Lunch in the gazebo, which is built over a babbling brook.

Pyramid Life Center used to be a Catholic camp and is still run by Sister Monica, who takes care of everybody, including her delightful young staff, with a kind but firm hand.

Sister Monica, while JP, Eric, and Luke entertain us with a song on the last morning.

Activist and poet Sister Fran has been a regular teacher all along, often teaching journaling. I loved the time I spent chatting with her.

Only three of us were given rooms in Cabin Three, and I was lucky to get to know the youngest writer at the retreat, Hanalei Clark.

The path to Cabin Three

Hanalei and I took the Flash Fiction class together at nine-thirty every morning, and man, can that girl write. She’s also already a skilled critiquer of others’ work, too.

Flash Fiction class (minus a few who couldn’t make the last morning). Hanalei top row second from right. Thanks to Carolyn Mills for the pic.

This young woman read two poems on the last evening, one a kickass treatment of women’s rights that blew our collective socks off. Keep your eye out for her name going forward. She’s going places.

With Hanalei and our other cabinmate, Betsy wearing an art-project hat

I had fun with flash fiction and our lovely teacher, author Lalita Noronha.

Here’s a little draft I wrote the last morning, from the prompt, “first car.”

First Car

It was in my first car that I died.

I gave him one more chance. “Come on, Jose, come ride with me,” I yelled out the window of the baby blue Beetle at the cutest boy in the school.

His sneer sliced my heart in two. He turned his back and stepped onto the narrow bridge far above Devil’s River.

I gunned the engine for all it was worth and aimed the car at him. His cry echoed as he flew out, over, down.

The guardrail screamed, too, as we – my bug and I – crashed through and sailed down to join him.  

I also spent hours in my room working on Quaker Midwife #6, and managed to pound out 13,000 words of first draft.

But it wasn’t all work! Swimming in the never-seen-a-motor lake was an afternoon treat. Hearing talented writers read their poetry, memoirs, and flash fiction was another gift, and several people performed songs they had composed.

Evening readings in the boathouse

After the readings we twice had bonfires, drumming (to bring up the full moon), and storytelling. On the last night we even had a Prosecco party (told you it was grownup camp…)!

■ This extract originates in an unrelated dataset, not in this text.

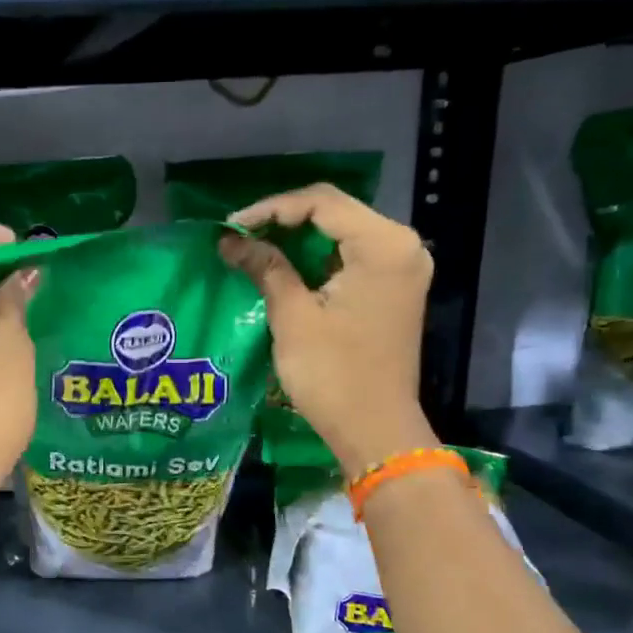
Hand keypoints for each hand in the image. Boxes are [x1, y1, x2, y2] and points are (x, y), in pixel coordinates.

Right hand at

And the sound of loons around the clock? Haunting, beautiful, inspiring.

At every meal, the talking never stopped. I even got to hang out with another crime fiction writer, fellow Sister in Crime Rhonda Rosenbeck.

I last went to the Women’s Writing Retreat in 2001, years before I’d completed a book. After I left that year, I wrote “The Taste of Winter,” my first published full-length story, as a result of a challenge (“Write a story about middle-aged romance”) from one of the writers.

Kayaks and canoes for anyone to use

I plan to make the four-and-a-half-hour drive to Pyramid Lake again next year. The price is SO reasonable – $300 for the week, including all meals. Will you join me? Readers, ask me a question about the week – this post barely dented the surface of the experience!